▸ WHAT THIS TASK INVOLVES
Below is some data. Retype exactly the lines starting at the one with "left ankle: (731, 433)" and ending at the one with "left ear: (885, 100)".

▸ RECORD EXTRACTS
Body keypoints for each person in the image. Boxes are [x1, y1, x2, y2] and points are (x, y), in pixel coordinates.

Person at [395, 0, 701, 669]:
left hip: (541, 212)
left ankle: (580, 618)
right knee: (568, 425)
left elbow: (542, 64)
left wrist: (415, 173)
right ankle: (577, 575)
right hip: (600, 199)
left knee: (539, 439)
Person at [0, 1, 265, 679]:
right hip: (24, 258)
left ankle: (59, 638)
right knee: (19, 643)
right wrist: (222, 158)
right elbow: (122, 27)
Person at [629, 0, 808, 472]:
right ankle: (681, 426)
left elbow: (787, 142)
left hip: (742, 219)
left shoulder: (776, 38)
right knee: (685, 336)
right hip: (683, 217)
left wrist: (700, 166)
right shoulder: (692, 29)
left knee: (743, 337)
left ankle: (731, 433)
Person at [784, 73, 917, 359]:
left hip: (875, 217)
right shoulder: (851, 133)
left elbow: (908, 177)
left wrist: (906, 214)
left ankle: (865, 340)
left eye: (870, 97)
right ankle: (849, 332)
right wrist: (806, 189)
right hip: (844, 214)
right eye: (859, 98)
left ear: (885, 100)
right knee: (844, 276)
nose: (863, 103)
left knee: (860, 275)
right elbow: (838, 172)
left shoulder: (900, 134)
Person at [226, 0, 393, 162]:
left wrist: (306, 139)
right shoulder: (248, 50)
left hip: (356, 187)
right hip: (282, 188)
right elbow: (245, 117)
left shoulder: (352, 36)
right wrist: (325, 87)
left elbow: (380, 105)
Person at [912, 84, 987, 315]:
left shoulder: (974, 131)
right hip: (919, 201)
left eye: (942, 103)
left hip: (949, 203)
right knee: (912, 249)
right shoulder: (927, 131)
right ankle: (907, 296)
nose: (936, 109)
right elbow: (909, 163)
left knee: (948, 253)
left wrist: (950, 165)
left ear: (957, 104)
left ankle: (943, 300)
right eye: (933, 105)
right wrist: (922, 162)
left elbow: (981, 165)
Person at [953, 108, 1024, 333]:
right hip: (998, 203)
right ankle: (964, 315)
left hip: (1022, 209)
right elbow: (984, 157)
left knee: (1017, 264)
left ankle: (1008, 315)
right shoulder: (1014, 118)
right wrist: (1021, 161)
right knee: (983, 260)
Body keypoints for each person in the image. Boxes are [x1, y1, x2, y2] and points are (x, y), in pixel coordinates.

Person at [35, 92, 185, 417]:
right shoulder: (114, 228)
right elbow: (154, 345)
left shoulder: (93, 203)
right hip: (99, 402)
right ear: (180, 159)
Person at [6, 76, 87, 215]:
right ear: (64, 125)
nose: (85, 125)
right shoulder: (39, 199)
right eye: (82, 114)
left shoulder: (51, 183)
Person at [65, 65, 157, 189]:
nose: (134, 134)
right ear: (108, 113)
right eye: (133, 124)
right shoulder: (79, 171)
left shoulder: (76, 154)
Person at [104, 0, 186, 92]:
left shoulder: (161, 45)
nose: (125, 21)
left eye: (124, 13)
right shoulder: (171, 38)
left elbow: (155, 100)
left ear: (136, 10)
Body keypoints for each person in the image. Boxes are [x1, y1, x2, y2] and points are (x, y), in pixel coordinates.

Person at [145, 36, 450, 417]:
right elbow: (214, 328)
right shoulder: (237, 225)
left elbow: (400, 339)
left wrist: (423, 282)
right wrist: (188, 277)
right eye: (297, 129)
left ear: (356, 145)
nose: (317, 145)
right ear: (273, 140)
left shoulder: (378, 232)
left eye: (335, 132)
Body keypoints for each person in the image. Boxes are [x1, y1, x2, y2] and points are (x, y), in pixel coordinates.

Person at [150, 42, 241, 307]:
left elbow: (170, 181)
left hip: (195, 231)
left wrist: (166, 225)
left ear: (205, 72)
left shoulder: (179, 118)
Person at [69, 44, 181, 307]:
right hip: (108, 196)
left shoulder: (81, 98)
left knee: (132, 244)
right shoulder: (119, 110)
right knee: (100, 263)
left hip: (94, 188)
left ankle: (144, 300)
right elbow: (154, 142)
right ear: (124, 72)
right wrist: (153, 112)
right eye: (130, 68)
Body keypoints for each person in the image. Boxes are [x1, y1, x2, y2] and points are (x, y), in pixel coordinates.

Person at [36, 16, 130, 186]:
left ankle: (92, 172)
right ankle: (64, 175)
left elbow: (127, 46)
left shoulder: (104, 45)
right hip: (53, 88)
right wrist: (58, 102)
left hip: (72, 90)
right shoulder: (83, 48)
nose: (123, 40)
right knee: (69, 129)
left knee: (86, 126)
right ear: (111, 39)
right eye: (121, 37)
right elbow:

▸ SOLUTION FOR THIS PROBLEM
left ankle: (731, 433)
Person at [784, 73, 917, 359]:
left hip: (875, 217)
right shoulder: (851, 133)
left elbow: (908, 177)
left wrist: (906, 214)
left ankle: (865, 340)
left eye: (870, 97)
right ankle: (849, 332)
right wrist: (806, 189)
right hip: (844, 214)
right eye: (859, 98)
left ear: (885, 100)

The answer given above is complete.